Last week, I made a passing, shoehorned-in mention about how it was Memorial Day.  However, now that the holiday weekend has come and gone, a bigger story has emerged.  As states began their “reopenings,” beaches, parks, and other summer destinations across the country became packed with crowds of people ready to celebrate.  And as the tourist destinations filled up, so did the restaurants.  Many restaurants and bars forwent their orders from state and local governments to stay at half-capacity to cram in as many customers as possible to make up the revenue they’ve lost out on over the past few months.  

The problem here isn’t that people are ignoring social distancing regulations or refusing to wear personal protective equipment, brazen with “rugged American individualism” in the face of a disease that just… doesn’t care about such ideologies.  It isn’t about these businesses endangering the public by ignoring the half-occupancy mandates for the sake of their own avarice.  It isn’t about how lax state and local governments have been in enforcing their own regulations (after all, their cops are too busy doing other things, like killing people),  It isn’t about the gross mental images stirred up by buffet owners boasting that people have been “drooling over” their crab legs.

The real sin being committed here is that people are going to seafood buffets.

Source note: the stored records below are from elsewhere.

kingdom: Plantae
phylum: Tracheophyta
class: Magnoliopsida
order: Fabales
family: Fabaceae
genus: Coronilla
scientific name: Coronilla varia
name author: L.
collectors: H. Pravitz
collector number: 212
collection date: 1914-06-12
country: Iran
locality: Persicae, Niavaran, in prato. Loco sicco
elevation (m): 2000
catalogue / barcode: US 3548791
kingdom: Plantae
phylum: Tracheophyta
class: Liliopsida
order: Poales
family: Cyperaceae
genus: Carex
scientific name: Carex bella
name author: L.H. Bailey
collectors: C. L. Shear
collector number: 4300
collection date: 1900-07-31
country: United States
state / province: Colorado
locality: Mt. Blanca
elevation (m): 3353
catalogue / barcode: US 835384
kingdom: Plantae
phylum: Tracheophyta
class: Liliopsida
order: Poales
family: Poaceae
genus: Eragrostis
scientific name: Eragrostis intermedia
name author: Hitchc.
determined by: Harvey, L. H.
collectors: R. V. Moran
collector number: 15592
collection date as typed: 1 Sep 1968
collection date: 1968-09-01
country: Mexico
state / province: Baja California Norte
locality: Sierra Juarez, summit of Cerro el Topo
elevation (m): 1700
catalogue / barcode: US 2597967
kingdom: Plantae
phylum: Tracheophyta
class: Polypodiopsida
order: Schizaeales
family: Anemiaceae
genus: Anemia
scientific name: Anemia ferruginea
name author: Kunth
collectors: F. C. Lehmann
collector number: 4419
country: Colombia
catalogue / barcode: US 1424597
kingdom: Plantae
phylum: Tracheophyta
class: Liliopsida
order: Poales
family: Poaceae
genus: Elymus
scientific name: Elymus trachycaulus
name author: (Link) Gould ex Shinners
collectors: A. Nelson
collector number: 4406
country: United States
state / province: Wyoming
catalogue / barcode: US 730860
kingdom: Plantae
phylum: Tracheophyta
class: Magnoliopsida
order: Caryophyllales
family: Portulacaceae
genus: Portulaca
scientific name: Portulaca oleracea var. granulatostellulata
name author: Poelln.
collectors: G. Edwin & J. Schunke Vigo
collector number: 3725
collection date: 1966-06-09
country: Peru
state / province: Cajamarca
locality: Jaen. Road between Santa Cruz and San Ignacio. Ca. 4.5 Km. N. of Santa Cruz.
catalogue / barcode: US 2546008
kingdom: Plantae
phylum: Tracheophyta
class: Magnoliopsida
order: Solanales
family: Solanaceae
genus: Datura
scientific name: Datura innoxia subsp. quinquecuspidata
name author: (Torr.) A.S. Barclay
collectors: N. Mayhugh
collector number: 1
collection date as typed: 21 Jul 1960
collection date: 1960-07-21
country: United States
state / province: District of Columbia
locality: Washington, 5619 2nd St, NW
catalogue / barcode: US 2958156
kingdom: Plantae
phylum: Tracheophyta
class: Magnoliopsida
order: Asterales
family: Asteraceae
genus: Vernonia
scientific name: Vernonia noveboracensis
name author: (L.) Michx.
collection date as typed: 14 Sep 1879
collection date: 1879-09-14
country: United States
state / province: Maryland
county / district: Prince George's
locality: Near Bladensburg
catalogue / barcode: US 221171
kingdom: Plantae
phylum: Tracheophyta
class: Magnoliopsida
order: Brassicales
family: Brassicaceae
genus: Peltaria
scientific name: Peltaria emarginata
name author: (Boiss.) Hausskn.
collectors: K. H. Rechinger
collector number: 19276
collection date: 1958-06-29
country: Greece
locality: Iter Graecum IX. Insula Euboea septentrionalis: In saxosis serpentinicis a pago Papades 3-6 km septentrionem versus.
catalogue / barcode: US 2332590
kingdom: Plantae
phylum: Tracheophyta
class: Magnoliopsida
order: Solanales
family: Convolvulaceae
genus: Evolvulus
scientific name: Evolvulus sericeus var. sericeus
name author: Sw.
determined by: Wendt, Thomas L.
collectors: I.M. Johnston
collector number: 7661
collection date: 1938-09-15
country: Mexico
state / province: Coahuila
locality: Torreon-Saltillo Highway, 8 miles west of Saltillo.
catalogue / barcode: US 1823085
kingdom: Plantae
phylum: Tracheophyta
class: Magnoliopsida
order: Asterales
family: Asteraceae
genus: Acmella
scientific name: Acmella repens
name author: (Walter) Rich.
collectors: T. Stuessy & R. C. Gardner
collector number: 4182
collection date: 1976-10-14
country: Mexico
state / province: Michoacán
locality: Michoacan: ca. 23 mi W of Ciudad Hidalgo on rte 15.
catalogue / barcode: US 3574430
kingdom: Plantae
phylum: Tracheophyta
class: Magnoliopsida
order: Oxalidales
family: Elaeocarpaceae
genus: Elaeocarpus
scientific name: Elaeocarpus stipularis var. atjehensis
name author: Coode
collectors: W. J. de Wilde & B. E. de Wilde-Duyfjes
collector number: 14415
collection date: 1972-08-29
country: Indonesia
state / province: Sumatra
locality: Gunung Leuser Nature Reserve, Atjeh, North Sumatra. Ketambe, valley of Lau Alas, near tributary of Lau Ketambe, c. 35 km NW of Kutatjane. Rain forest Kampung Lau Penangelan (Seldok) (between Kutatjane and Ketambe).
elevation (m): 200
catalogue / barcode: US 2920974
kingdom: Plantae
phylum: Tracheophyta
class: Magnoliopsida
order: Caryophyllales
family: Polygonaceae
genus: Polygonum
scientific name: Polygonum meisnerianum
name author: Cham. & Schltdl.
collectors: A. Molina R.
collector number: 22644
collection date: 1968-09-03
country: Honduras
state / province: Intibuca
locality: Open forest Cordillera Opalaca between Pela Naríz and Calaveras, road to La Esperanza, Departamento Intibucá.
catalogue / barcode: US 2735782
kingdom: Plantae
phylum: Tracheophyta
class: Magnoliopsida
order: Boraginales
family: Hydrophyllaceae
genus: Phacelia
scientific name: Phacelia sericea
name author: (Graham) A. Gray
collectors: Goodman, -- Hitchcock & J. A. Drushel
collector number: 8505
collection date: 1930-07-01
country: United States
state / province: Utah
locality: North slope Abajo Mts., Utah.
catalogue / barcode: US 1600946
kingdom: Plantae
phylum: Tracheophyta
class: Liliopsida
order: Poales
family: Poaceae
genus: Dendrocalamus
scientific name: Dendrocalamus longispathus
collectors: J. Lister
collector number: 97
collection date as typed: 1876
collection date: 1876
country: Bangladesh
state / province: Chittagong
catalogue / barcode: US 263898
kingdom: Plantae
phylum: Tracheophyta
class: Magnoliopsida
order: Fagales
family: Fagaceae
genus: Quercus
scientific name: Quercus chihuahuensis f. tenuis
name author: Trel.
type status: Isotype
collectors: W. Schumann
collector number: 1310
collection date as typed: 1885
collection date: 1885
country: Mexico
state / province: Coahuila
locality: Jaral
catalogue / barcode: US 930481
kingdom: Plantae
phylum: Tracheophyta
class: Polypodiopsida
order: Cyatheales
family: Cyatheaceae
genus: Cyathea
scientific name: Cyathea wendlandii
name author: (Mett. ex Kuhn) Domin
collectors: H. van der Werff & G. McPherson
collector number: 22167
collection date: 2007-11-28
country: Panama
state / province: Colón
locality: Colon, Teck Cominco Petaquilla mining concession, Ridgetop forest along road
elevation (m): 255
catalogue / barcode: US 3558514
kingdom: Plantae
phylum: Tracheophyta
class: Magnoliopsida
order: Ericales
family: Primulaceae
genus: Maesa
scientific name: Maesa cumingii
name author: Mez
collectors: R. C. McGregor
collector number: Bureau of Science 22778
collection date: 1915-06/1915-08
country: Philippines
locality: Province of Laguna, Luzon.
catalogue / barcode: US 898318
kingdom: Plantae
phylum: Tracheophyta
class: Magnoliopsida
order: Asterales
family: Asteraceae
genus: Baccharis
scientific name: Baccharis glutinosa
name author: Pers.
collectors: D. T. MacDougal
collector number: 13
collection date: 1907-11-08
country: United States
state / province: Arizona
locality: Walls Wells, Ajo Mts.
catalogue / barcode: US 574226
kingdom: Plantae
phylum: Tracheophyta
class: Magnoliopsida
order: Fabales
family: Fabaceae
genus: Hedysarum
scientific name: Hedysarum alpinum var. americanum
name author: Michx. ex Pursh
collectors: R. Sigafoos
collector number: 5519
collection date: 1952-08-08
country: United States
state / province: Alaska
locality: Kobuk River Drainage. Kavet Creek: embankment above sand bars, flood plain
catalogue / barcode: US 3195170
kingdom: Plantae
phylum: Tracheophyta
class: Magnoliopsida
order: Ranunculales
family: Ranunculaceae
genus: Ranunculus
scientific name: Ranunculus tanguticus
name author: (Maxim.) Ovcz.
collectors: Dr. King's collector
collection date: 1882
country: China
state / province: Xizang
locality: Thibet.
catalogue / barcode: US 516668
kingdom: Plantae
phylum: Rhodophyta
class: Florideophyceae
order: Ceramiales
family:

Picture the average seafood buffet, if you will.  Steamer trays of frozen Alaskan crab legs that you have to spend half an hour breaking into, just to be rewarded with mere scraps of meat.  Bowls of opaque-ish shrimp cocktail that has been sitting out for who knows how long.  Fillets of some nondescript whitefish swimming in a sauce strong enough to cover up the fact that it probably turned a few days ago. The world’s saddest ears of corn on the cob, yearning for the day someone will pick one of them. Raw oysters teeming with norovirus, probably. Sushi made by a white dude. Pair after pair of plastic tongs, smudged with dozens of sets of greasy fingerprints from all the schmucks whomst came before you.

Why anyone would $30 on this kind of experience is beyond me.  Granted, I’m not the biggest fan of seafood to begin with.  And, sure, any buffet that gets busy enough won’t have food sitting out for that long.  But some things just don’t hold up well on a hot holding table, as they get dried out and overcooked the longer they sit.  Fish is one of them.

People often let the illusion of seafood being a luxury cloud their judgement.  After all, for much of history even lobster was considered peasant food, and it wasn’t until WWII that rich people decided it was a delicacy because it was one of the few things not being rationed.  “Chilean Sea Bass” is a garbage fish that someone decided to market to Americans for its blandness.  The world of ocean meats is full of rebranding campaigns and deception, and diners as a whole have boughten into the notion that seafood (and thus these seafood buffets) is worth the money because everyone else seems to think so too.  

Oh, wait, maybe it really was about all those things in the second paragraph.  South Carolina’s been averaging 200-300 new cases of COVID-19 a day for the past week.  They’re just borrowing from the playbook of the mayor from Jaws and insisting the beaches (and adjacent restaurants) stay open.  

2 thoughts on “Shame on You, Myrtle Beach Seafood Buffet Goers

  1. RJG says:

    Not to detract from any of the other points, but let us consider the following.

    Sometimes I wonder if my time living in New York and taking New York’s public transit has been good for my immune system. Do people in suburban areas ever encounter germs or other stimuli quite like the ones on greasy subway poles?

    Maybe the Myrtle Beach seafood buffet is their subway. And their immune systems are really strong.

    1. Riley Johnson says:

      Maybe, but my understanding is that Myrtle Beach is more of a tourist destination than a place people actually live.